Return every line of the data below exactly, but do not include the images.

=-=-=

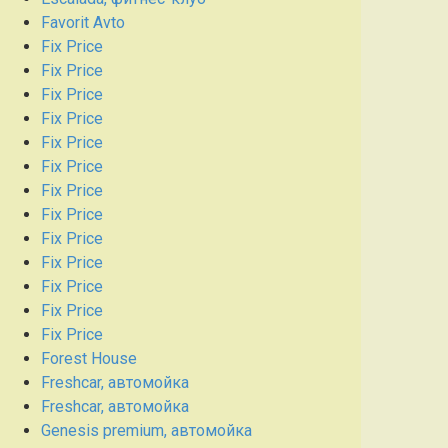
Favorit Avto
Fix Price
Fix Price
Fix Price
Fix Price
Fix Price
Fix Price
Fix Price
Fix Price
Fix Price
Fix Price
Fix Price
Fix Price
Fix Price
Forest House
Freshcar, автомойка
Freshcar, автомойка
Genesis premium, автомойка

=-=-=

Worked solution
Favorit Avto
Fix Price
Fix Price
Fix Price
Fix Price
Fix Price
Fix Price
Fix Price
Fix Price
Fix Price
Fix Price
Fix Price
Fix Price
Fix Price
Forest House
Freshcar, автомойка
Freshcar, автомойка
Genesis premium, автомойка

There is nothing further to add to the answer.